In other words, RAND predicts the health care system overall will save $42 billion a year on average throughout the next president's term, and even during a second term – not $77 billion as the Obama campaign says. That also means some of these savings are occurring right now. The amount would be less than the estimated $42 billion and would increasingly grow as more and more providers adopted electronic records.
So, the health care system is reaping some amount of these savings already, and the Obama campaign is including them in its calculations. John Shiels, senior vice president of The Lewin Group, a health care research organization, criticized Obama (and Clinton, who also had cited the RAND figures) for inflating the savings he could produce. The Democratic candidates "can't take credit for savings that are already occurring because of that," he told FactCheck.org in a February interview. "You could accelerate the adoption of new technology ... but savings would be far less than they're saying."
Richard Hillestad, a RAND senior principal researcher who led the study, confirms that the health care system won't reach $77 billion in savings until 2019, according to RAND's model. And he adds that the figure doesn't represent net savings; there would be some costs for maintaining the systems.

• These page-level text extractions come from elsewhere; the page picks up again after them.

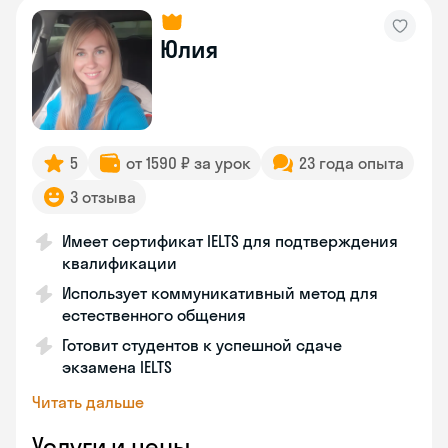
Юлия
5
от 1590 ₽ за урок
23 года опыта
3 отзыва
Имеет сертификат IELTS для подтверждения
квалификации
Использует коммуникативный метод для
естественного общения
Готовит студентов к успешной сдаче
экзамена IELTS
Читать дальше
Услуги и цены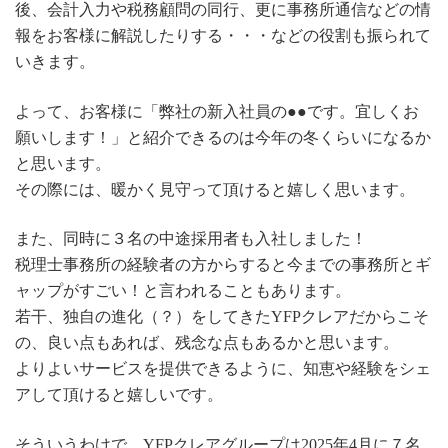
後、会計入力や税務顧問の同行、更に事務所通信などの情
報をお客様に解説したりする・・・などの役割も振られて
いきます。
よって、お客様に「弊社の新入社員の●●です。宜しくお
願いします！」と紹介できるのは今年の冬くらいになるか
と思います。
その際には、暖かく見守って頂けると嬉しく思います。
また、同時に３名の中途採用者も入社しました！
税理士事務所の経験者の方からすると今までの事務所とギ
ャップがすごい！と言われることもあります。
若干、独自の進化（？）をしてきたYFPクレアだからこそ
の、良い点もあれば、残念な点もあるかと思います。
よりよいサービスを提供できるように、知恵や経験をシェ
アして頂けると嬉しいです。
そういうわけで、YFPクレアグループは2025年4月に７名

Obama adviser Dr. David Cutler of Harvard told us the campaign's savings estimates included the full $77 billion figure but didn't include a number of other expected savings, which would have made the estimates higher. Thus, says Cutler, the estimate remains conservative even if the $77 billion figure is artificially high.
When Will IT Happen?
Hillestad says steps could be taken by the government to speed up that 15-year adoption period, but he also says he's "not real confident" there will be 90 percent adoption by 2019. "It could take a lot longer if there's not something in the health care system that gets beyond the disincentives that physicians have for adopting these systems," Hillestad told us. "Basically, they have to buy the system and yet many of the benefits go to the insurers or the payers of public health care insurance."
Dr. Rainu Kaushal, a professor of public health at the Weill Medical College of Cornell University, agreed that the right policies could make 90 percent adoption achievable, but that success wouldn't come quickly. "I think it's pie in the sky for the next five years," she told FactCheck.org. "I think we're looking more in the eight to 10 [year] range, but I think it's achievable."
Near universal adoption of electronic health records by 2014 was a goal set by President Bush, but it's one that Catherine Desroches calls "unlikely." Desroches, an instructor at the Harvard Medical School and a researcher at the Institute for Health Policy at Massachusetts General Hospital, was part of a team that conducted a survey on the adoption of health IT that will run in the New England Journal of Medicine this week. She also doesn't believe the U.S. will see 90 percent adoption, or even 75 percent, in the next four years. "It could be anywhere from tens of billions to hundreds of billions of dollars to really have a fully interoperable national system," she told us. "And whether any administration is going to have the financial resources to pull something like that off is really an open question, I think."
Cutler, the Obama adviser, was more confident that Obama's plan could generate its full projected savings within a two-term presidency, but he also acknowledged that the system won't be seeing significant savings right out of the gate. "It's kind of a full system transformation," he told us, and "it takes a while to get anything transformed." The Obama plan phases in health information technology over five years, after which the full savings potential could still be years away.